Pleiotrophin regulates lung epithelial cell proliferation and differentiation during fetal lung development via ß-catenin and Dlk1.
Weng T, Gao L, Bhaskaran M, Guo Y, Gou D, Narayanaperumal J, Chintagari NR, Zhang K, Liu L.
JBC Papers in Press published on August 6, 2009 as doi:10.1074/jbc.M109.052530
The role of pleiotrophin in fetal lung development was investigated. We found that pleiotrophin and its receptor, protein tyrosine phosphatase receptor beta/zeta, were highly expressed in mesenchymal and epithelial cells of the fetal lungs, respectively. Using isolated fetal alveolar epithelial type II cells, we demonstrated that pleiotrophin promoted fetal type II cell proliferation and arrested type II cell trans-differentiation into alveolar epithelial type I cells. Pleiotrophin also increased wound healing of injured type II cell monolayer. Knock-down of pleiotrophin influenced lung branching morphogenesis in a fetal lung organ culture model. Pleiotrophin increased the tyrosine phosphorylation of beta-catenin, promoted beta-catenin translocation into the nucleus and activated TCF/LEF transcription factors.

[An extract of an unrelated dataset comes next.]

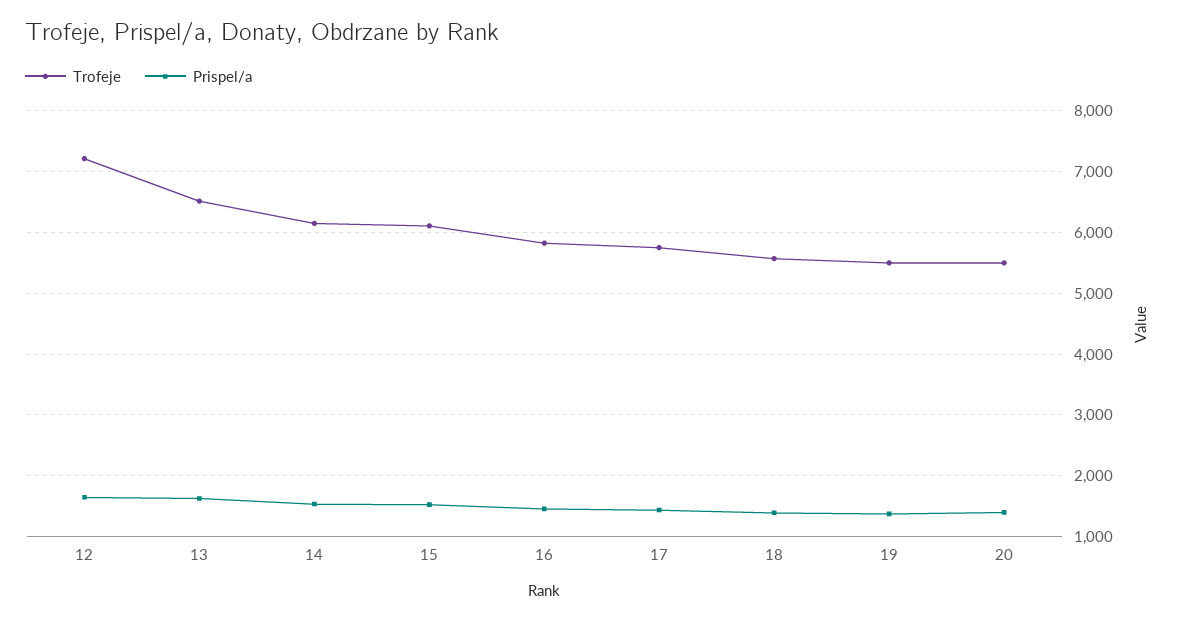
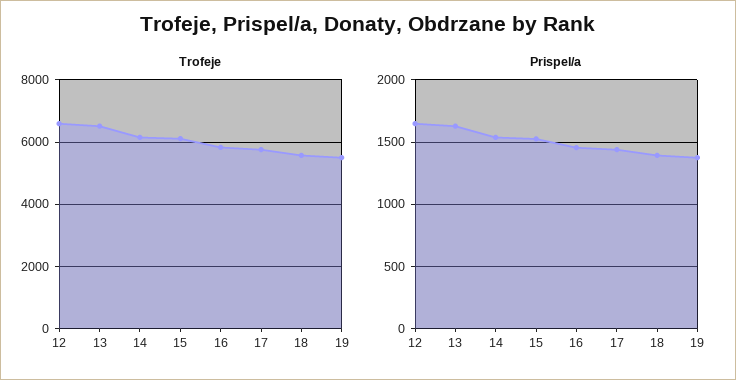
Trofeje, 12: 7200 -> 6600
Trofeje, 20: 5500 -> none
Prispel/a, 20: 1400 -> none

Dlk1, a membrane ligand that initiates the Notch signaling pathway, was identified as a down-stream target of the pleiotrophin/beta-catenin pathway by endogenous dlk1 expression, promoter assay and chromatin immunoprecipitation. These results provide evidence that pleiotrophin regulates fetal type II cell proliferation and differentiation via integration of multiple signaling pathways including pleiotrophin, beta-catenin and Notch pathways.